Each of the one or more device connector 154 may have a different connector kind. In other words, the first device connector 154a may have a first connector kind, while the second device connector 154b may have a second connector kind. Each connector kind may be, for example, a particular kind of connector, such as a JST connector, a barrel connector, a Molex connector, an IDC connector, a DIN connector, a USB connector, an XLR connector, an ATX (24 or 20+4 pin) power supply unit connector, an ATX12V connector, an EPS 8-pin connector, a PCIe 6-pin connector, a IEC 320 C13/C14 connector, an IEC 320 C5 connector, an IEC 320 C7 (polarized or non-polarized), a USB connector (Type-A or Type-C, for example), and/or the like. In one implementation, when the connector kind has more than three contacts, the technician may select three of the more than three contacts to electrically couple to the evaluation circuit 10, e.g., to the first positive contact, the first negative contact, and the first signal contact of the first connector 14, for example.

In some embodiments, when the device supply 46 and the device load 50 have a connector kind that does not include a signal contact (and/or another contact other than a positive contact and a negative contact), the device supply adapter 150 and the device load adapter 200 may not include a conductor coupled to the second contact 164a, for example, or the second contact 164a may be omitted from the device supply adapter 150 and/or the device load adapter 200.

Each of the one or more device connector 154 may have a same connector type, that is, each of the one or more device connector 154 may be one of: a plug type and a socket type, however, in other implementations, not all of the one or more device connectors 154 have the same connector type.

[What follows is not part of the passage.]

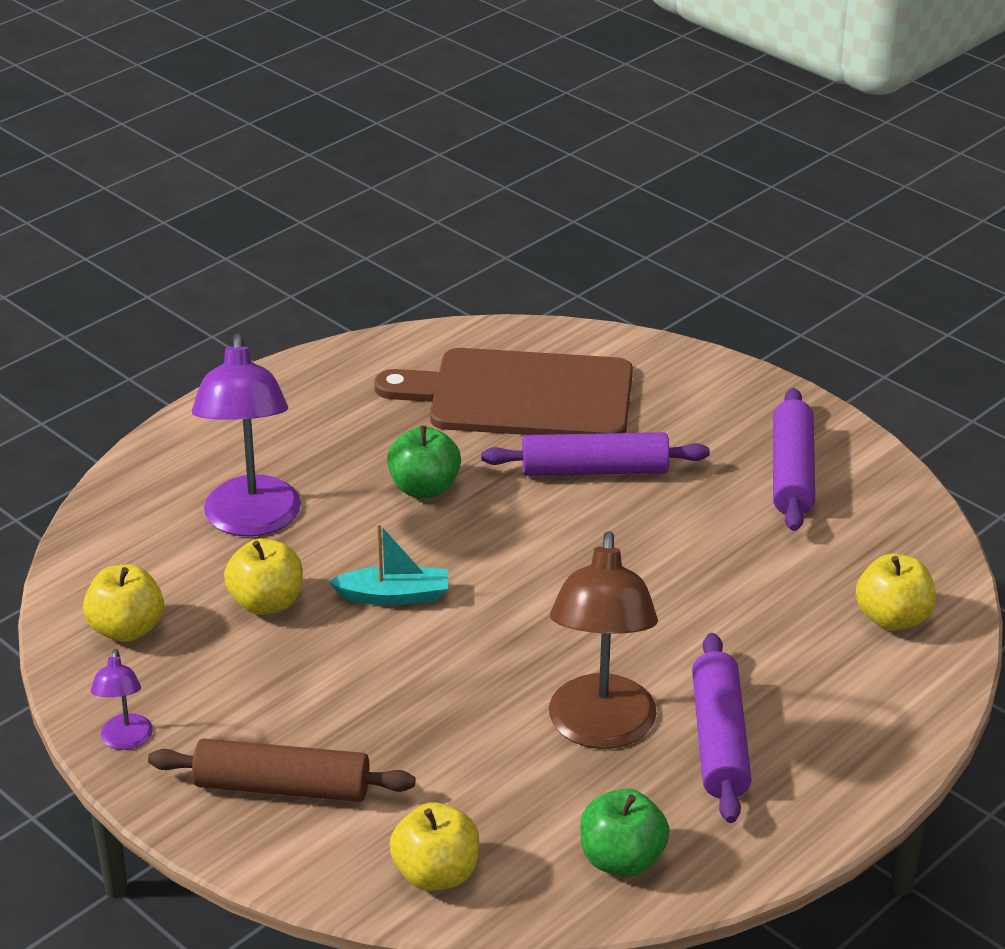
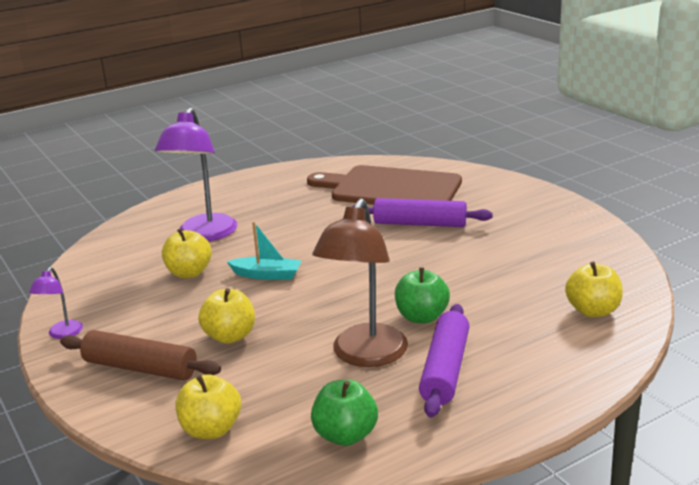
camera: 15 degrees right, 10 degrees down
yellow apple [83,564,164,642] -> yellow apple moved to [198,288,255,344]
green apple [387,425,461,498] -> green apple moved to [395,267,450,323]
purple rolling pin [773,388,815,531] -> none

Each of the one or more complementary device connector 154′ may have a connector complementary to at least one of the one or more device connector. For example, the first device connector 154a may have a first connector kind and a first connector type and the complementary first device connector 154a′ may have the first connector kind and a second connector type complementary to the first connector type, e.g., operable to be mechanically, and electrically, coupled to the first connector type.

In one implementation, the technician, being presented with a user device having a device supply and a device load with a first connector kind may select a device supply adapter 150, having a first connector type similar to the device load, and may connect the device supply to the first device connector 154a and connect the complementary first connector 14′ of the device supply adapter 150 to the first connector 14 of the evaluation device 8. The technician may then select a device load adapter 200, having a second connector type complementary to the first connector type and similar to the device supply, and may connect the device load to the complementary first device connector 154a′ and connect the complementary second connector 18′ of the device load adapter 200 to the second connector 18 of the evaluation device 8.

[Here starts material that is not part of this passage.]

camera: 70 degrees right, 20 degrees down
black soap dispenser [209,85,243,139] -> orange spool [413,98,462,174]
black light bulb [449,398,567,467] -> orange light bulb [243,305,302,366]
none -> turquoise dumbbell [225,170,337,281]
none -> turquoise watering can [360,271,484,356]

In this way, the device supply, having the first connector type, is coupled to the device supply adapter 150, which is operable to be coupled to the first connector 14 of the evaluation system 8 and the device load, having the second connector type, is coupled to the device load adapter 200, which is operable to be coupled to the second connector 18 of the evaluation system 8. Thus, the evaluation circuit 10 of the evaluation system 8 may be electrically disposed between the device supply and the device load.

From the above description, it is clear that the inventive concept(s) disclosed herein are well adapted to carry out the objects and to attain the advantages mentioned herein, as well as those inherent in the inventive concept(s) disclosed herein. While the embodiments of the inventive concept(s) disclosed herein have been described for purposes of this disclosure, it will be understood that numerous changes may be made and readily suggested to those skilled in the art which are accomplished within the scope and spirit of the inventive concept(s) disclosed herein.